*Problem statement*. Write out all records as given; omit images.

Task data START

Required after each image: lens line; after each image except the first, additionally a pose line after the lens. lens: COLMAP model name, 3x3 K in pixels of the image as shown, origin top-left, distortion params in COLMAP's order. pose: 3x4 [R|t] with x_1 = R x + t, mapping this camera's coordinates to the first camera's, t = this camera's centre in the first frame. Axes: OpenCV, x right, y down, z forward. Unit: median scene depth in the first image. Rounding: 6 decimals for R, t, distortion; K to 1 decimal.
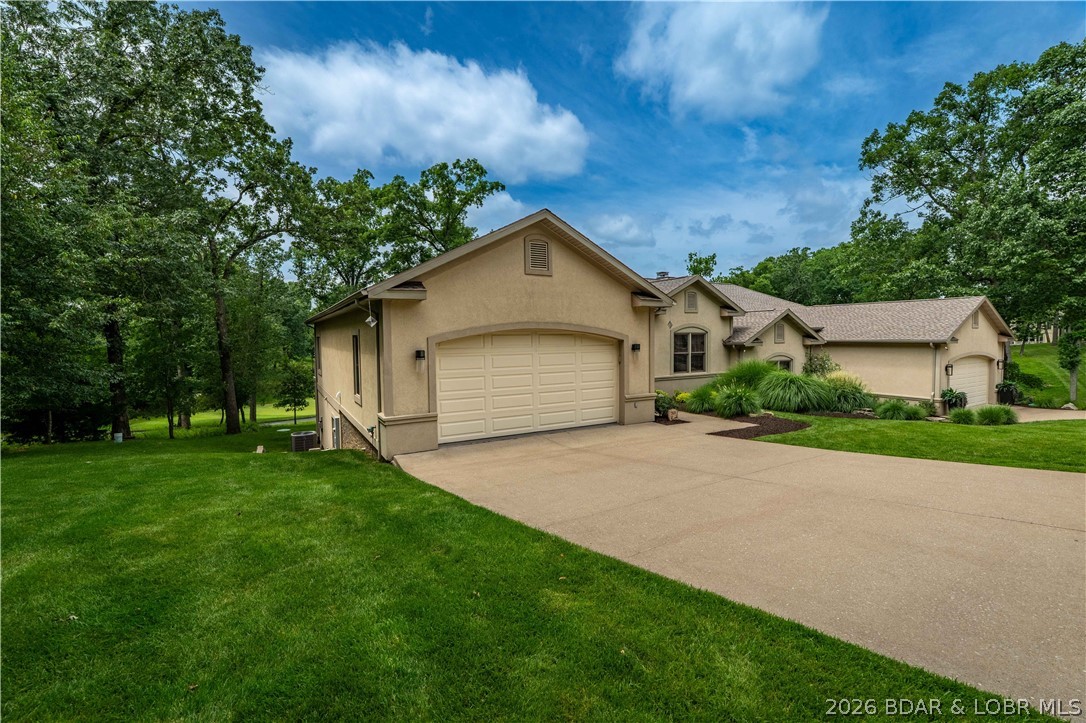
lens RADIAL K [[475.1, 0, 543.0], [0, 475.1, 361.5], [0, 0, 1]] dist [-0.012754, 0.000165]
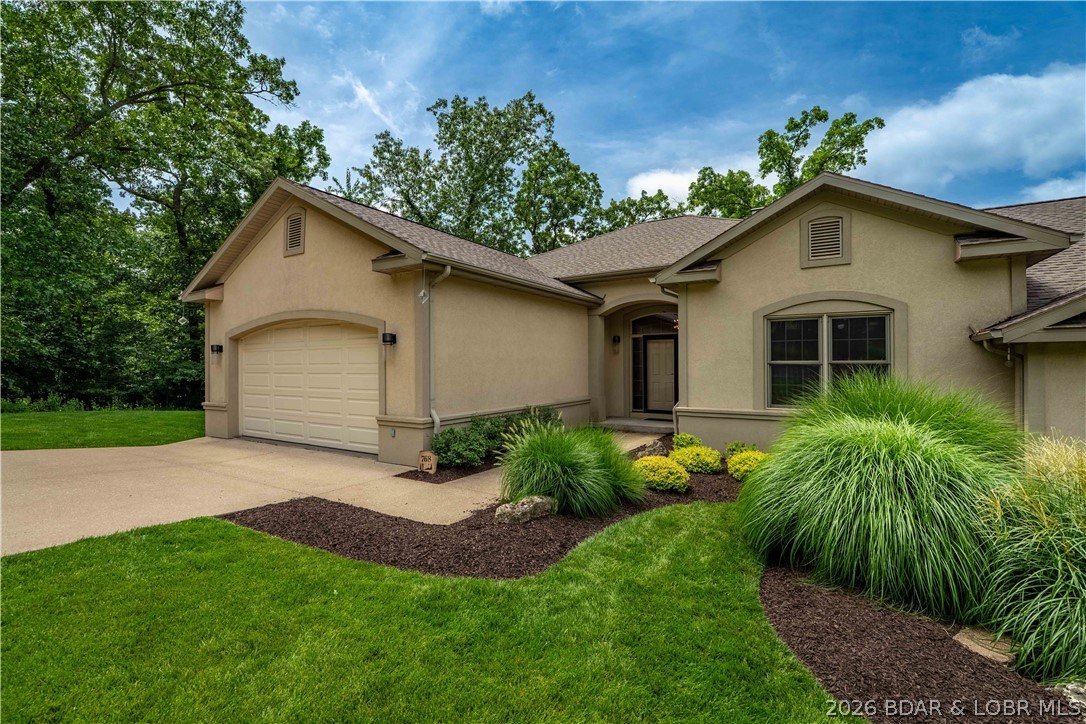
lens RADIAL K [[480.3, 0, 543.0], [0, 480.3, 362.0], [0, 0, 1]] dist [-0.012201, 0.000043]
pose [[0.485578, 0.000740, -0.874193, 0.349501], [-0.049831, 0.998397, -0.026834, 0.002908], [0.872772, 0.056591, 0.484836, 0.363728]]
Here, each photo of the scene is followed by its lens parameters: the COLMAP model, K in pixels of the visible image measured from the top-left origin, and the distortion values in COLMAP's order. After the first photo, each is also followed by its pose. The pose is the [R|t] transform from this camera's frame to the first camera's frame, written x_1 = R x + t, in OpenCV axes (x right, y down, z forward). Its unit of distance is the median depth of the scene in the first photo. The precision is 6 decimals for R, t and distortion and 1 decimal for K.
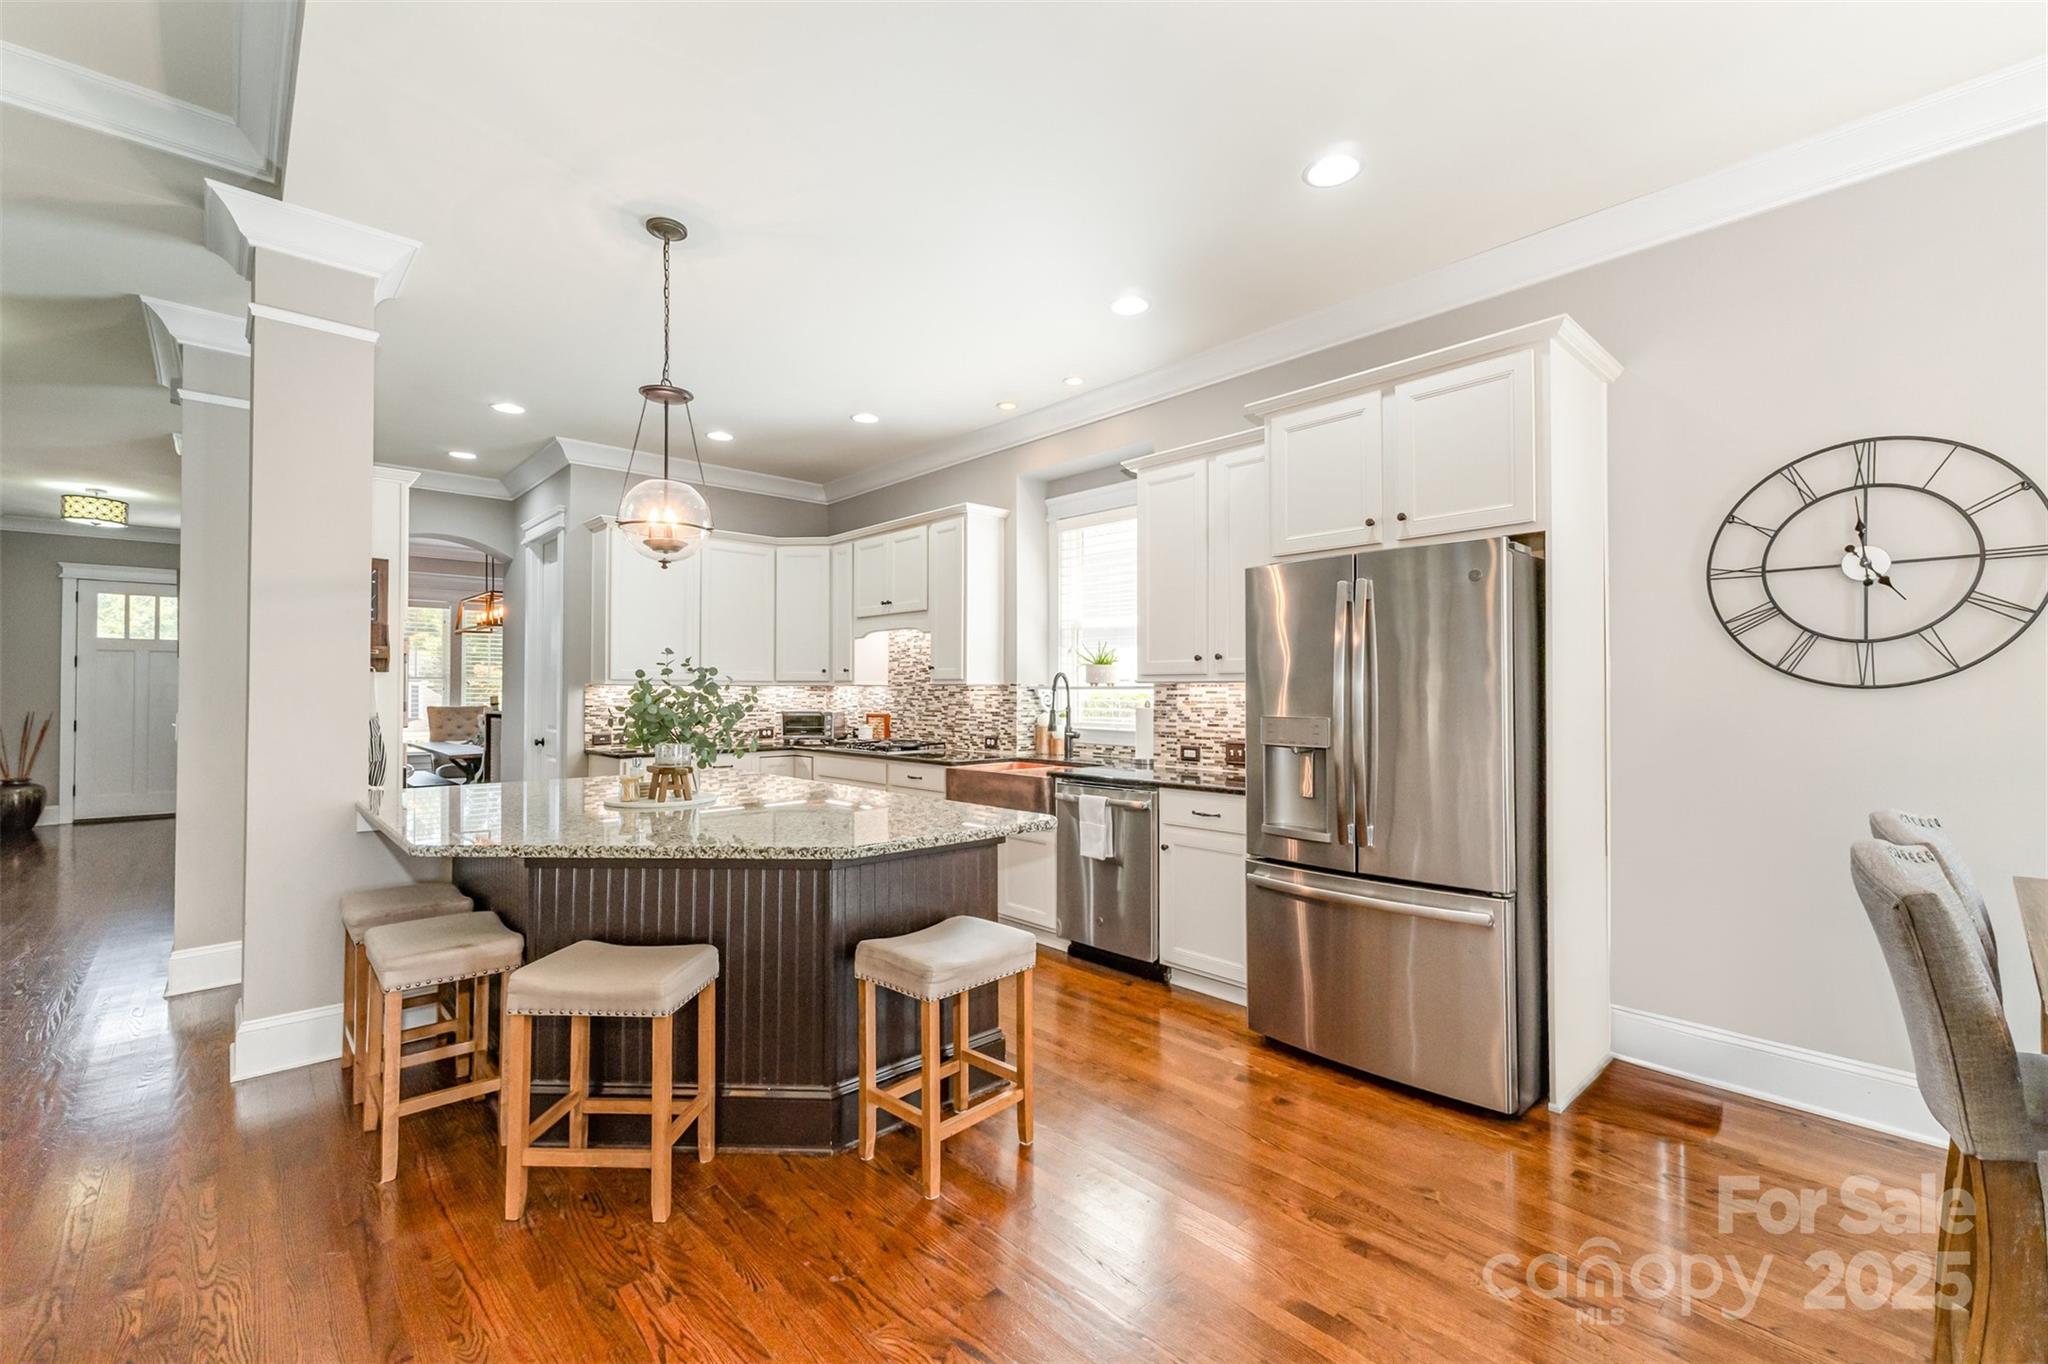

Task data END

*Response for this exercise*.
Required after each image: lens line; after each image except the first, additionally a pose line after the lens. lens: COLMAP model name, 3x3 K in pixels of the image as shown, origin top-left, distortion params in COLMAP's order. pose: 3x4 [R|t] with x_1 = R x + t, mapping this camera's coordinates to the first camera's, t = this camera's centre in the first frame. Axes: OpenCV, x right, y down, z forward. Unit: median scene depth in the first image. Rounding: 6 decimals for R, t, distortion; K to 1 decimal.
lens RADIAL K [[475.1, 0, 543.0], [0, 475.1, 361.5], [0, 0, 1]] dist [-0.012754, 0.000165]
lens RADIAL K [[480.3, 0, 543.0], [0, 480.3, 362.0], [0, 0, 1]] dist [-0.012201, 0.000043]
pose [[0.485578, 0.000740, -0.874193, 0.349501], [-0.049831, 0.998397, -0.026834, 0.002908], [0.872772, 0.056591, 0.484836, 0.363728]]
Here, each photo of the scene is followed by its lens parameters: the COLMAP model, K in pixels of the visible image measured from the top-left origin, and the distortion values in COLMAP's order. After the first photo, each is also followed by its pose. The pose is the [R|t] transform from this camera's frame to the first camera's frame, written x_1 = R x + t, in OpenCV axes (x right, y down, z forward). Its unit of distance is the median depth of the scene in the first photo. The precision is 6 decimals for R, t and distortion and 1 decimal for K.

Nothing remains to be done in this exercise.